Behind the news: The AI Index is a product of the 100 Year Study on AI. Founded in 2014, the project tracks AI’s impact on jobs, education, national security, human psychology, ethics, law, privacy, and democracy.

We’re thinking: William Gibson said it best: “The future is already here, it’s just not very evenly distributed.”

Easy on the Eyes

Researchers aiming to increase accuracy in object detection generally enlarge the network, but that approach also boosts computational cost. A novel architecture sets a new state of the art in accuracy while cutting the compute cycles required.

What’s new: Mingxing Tan, Ruoming Pang, and Quoc Le at Google Brain modified existing feature pyramid networks to create the lightweight Bi-Directional Feature Pyramid Network.

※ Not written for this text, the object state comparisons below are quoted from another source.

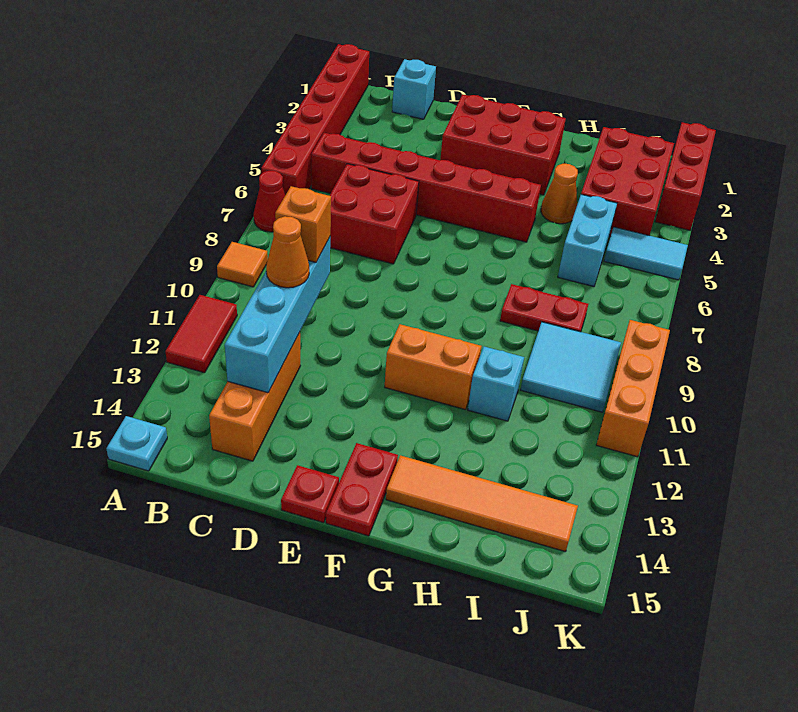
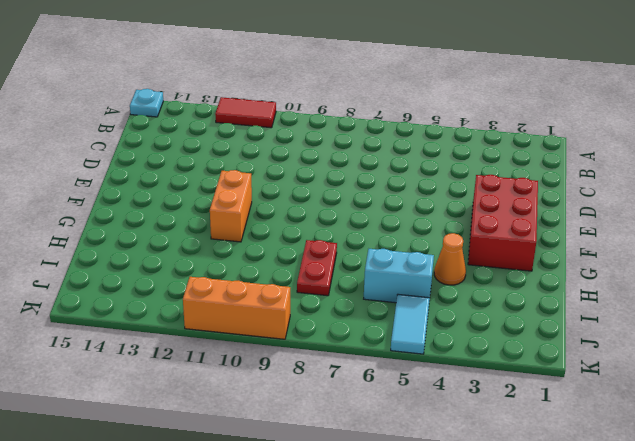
none -> red brick A1:A6 level 1
none -> red cone A7 level 1
none -> orange tile A9 level 1

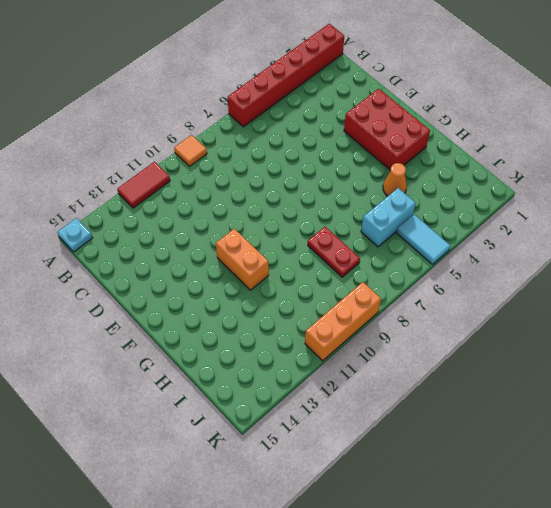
none -> red cone A7 level 1
none -> red brick B5:G5 level 1
none -> cyan brick C1 level 1

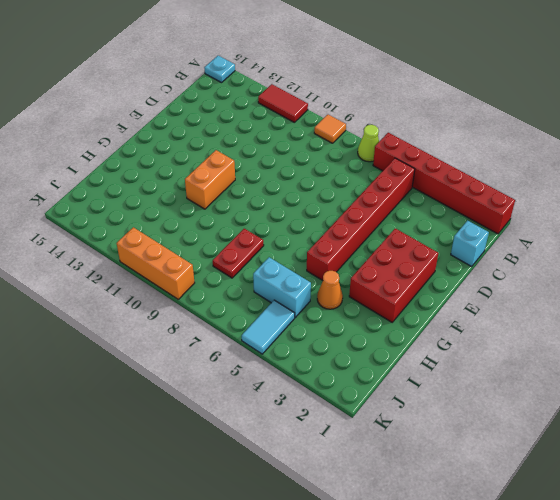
lime cone A7 level 1 -> red cone A7 level 1
none -> red brick C6:D7 level 1
none -> orange brick C12:C14 level 1
none -> red plate E15 level 1

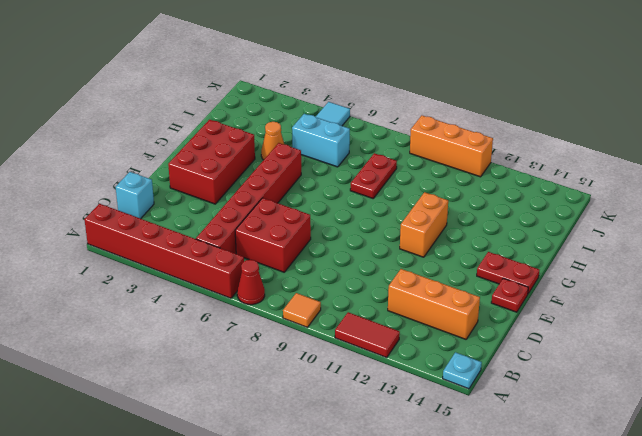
none -> orange tile G14:J14 level 1
none -> cyan brick H11 level 1
none -> red brick I2:J4 level 1

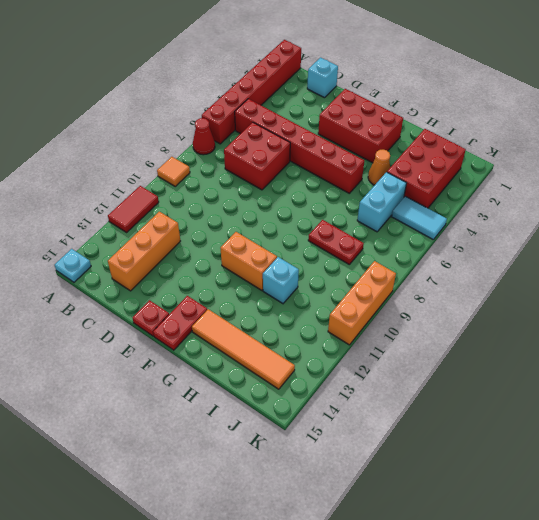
none -> cyan tile I9:J10 level 1
none -> red brick K1:K3 level 1
none -> cyan brick C10:C13 level 2

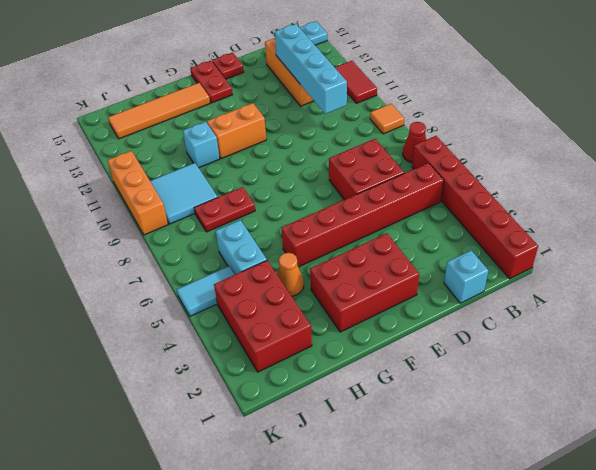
none -> red brick K1:K3 level 1
none -> orange brick C10 level 3
none -> orange cone C11 level 3

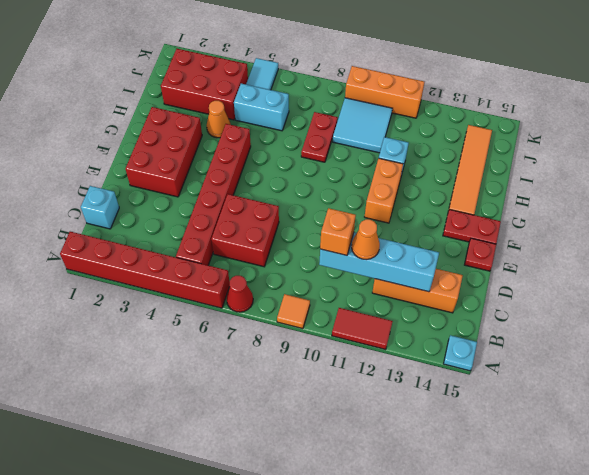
none -> red brick K1:K3 level 1

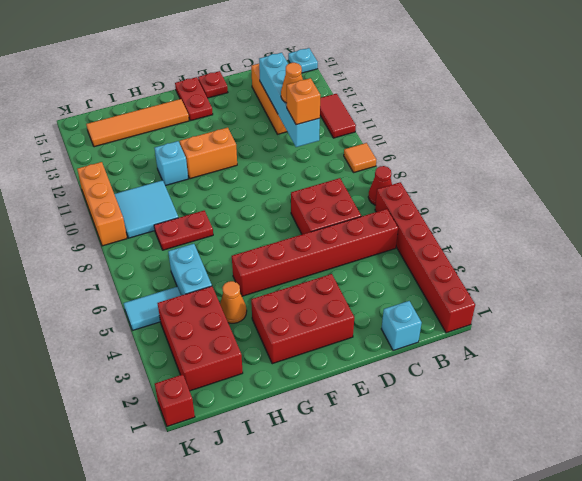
red brick K1 level 1 -> red brick K1:K3 level 1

BiFPN is the cornerstone of a new object detection architecture called EfficientDet.

Key insight: A typical feature pyramid network includes a pretrained image processing network that extracts features of various sizes and combines the information. Some break large features into smaller ones, while others connect smaller features to identify larger ones. BiFPN improves accuracy by using both techniques and increases efficiency by reducing the number of connections.
How it works: An EfficientDet network includes an EfficientNet to extract features, BiFPNs, and classifiers to identify bounding boxes and class labels.

BiFPNs create both top-down and bottom-up connections between differently sized features.
Each BiFPN can also function as an additional layer, so the output of one can feed another. Stacking BiFPNs in this way makes it easier for the network to learn.
The BiFPNs apply a learnable weight to features of different sizes. The weighting enables them to avoid focusing disproportionately on the larger features.
The researchers remove network nodes that have only one input, eliminating connections that have little impact on the output.

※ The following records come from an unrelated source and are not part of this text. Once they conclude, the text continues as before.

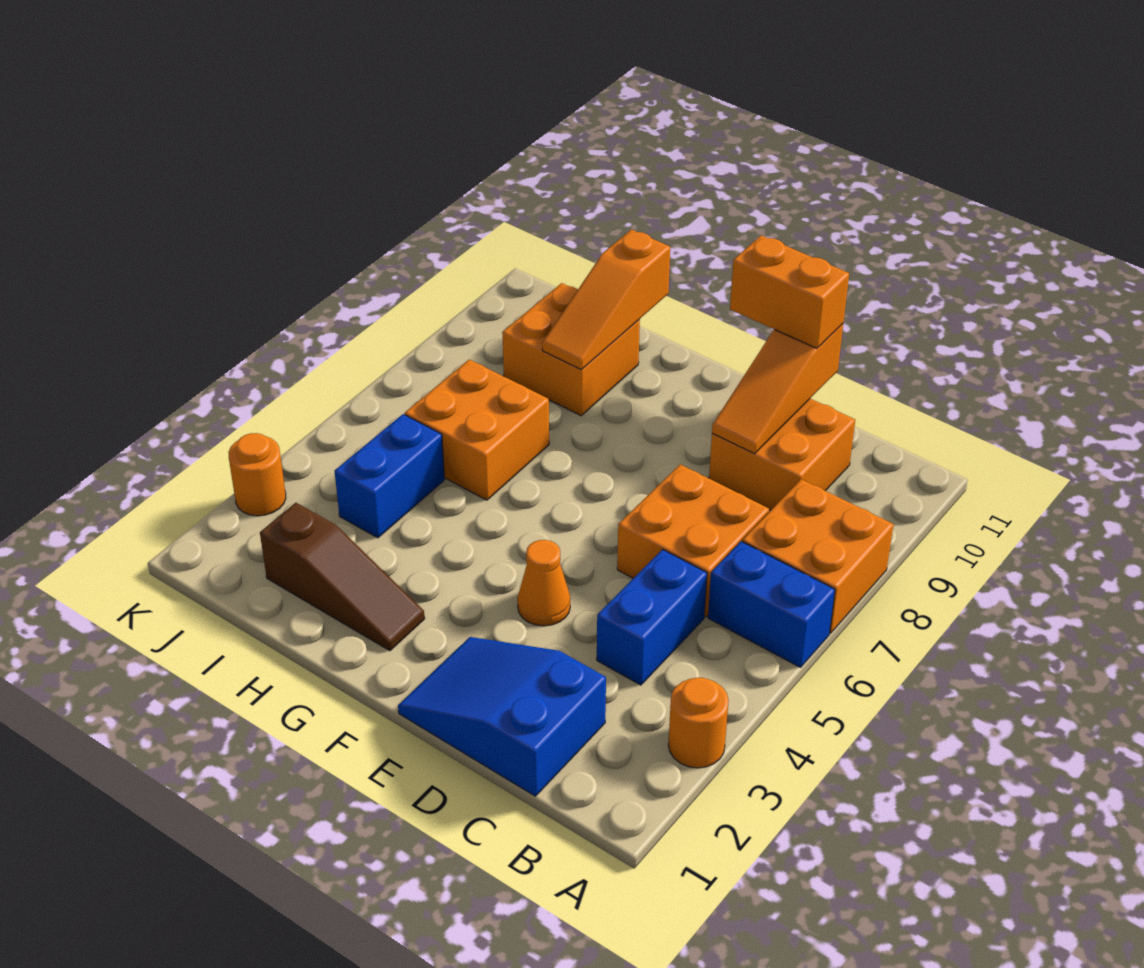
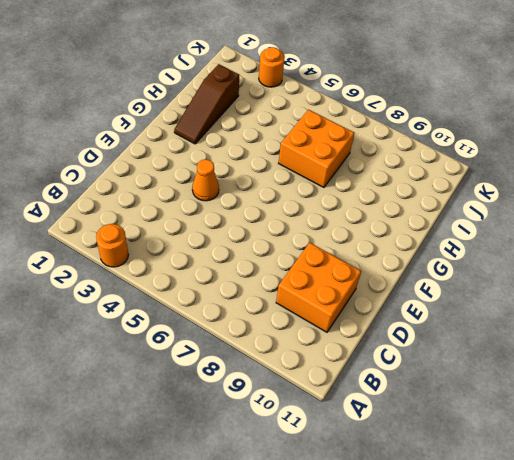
none -> blue brick A6:B6 level 1
none -> orange brick A7:B8 level 1
none -> blue slope C1:E2 level 1 top C

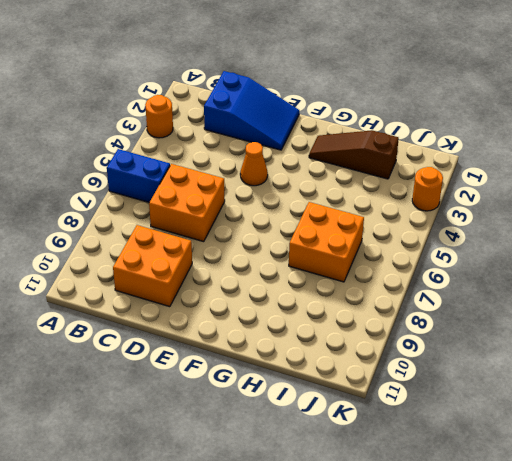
none -> orange brick A7:B8 level 1
none -> blue brick C4:C5 level 1
none -> orange brick H9:I10 level 1

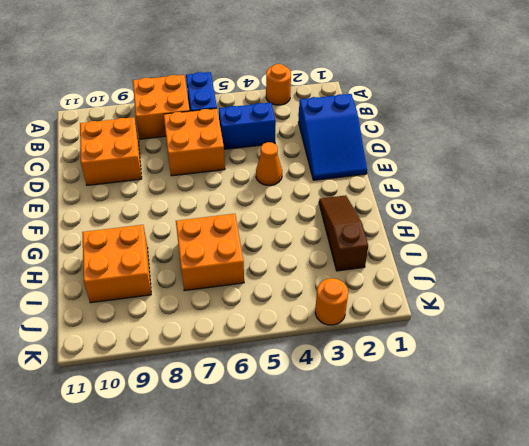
none -> blue brick I4:I5 level 1
none -> orange slope D9:D11 level 2 top 11
none -> orange slope H9:H11 level 2 top 11

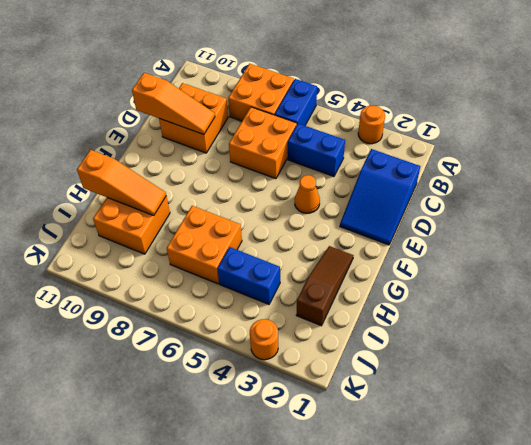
none -> orange brick D11:E11 level 3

Results: On the COCO object detection benchmark, the largest EfficientDet network tested topped 51 percent mean average precision, which measures the accuracy of bounding boxes. That score beat the previous state of the art by 0.3 percent, yet EfficientDet had only a quarter the parameters and required 1/13 the calculations of the previous state of the art.

Why it matters: Object detection continues to advance, driven by a steady stream of new innovations. EfficientDet represents two steps forward: an improvement in both accuracy and efficiency.

We’re thinking: Google’s AmoebaNet image classifier, which was designed by a computer, usually outperforms human-designed models. Yet humans crafted the record-setting EfficientDet architecture. Flesh-and-blood engineers still excel at crafting neural networks — for now.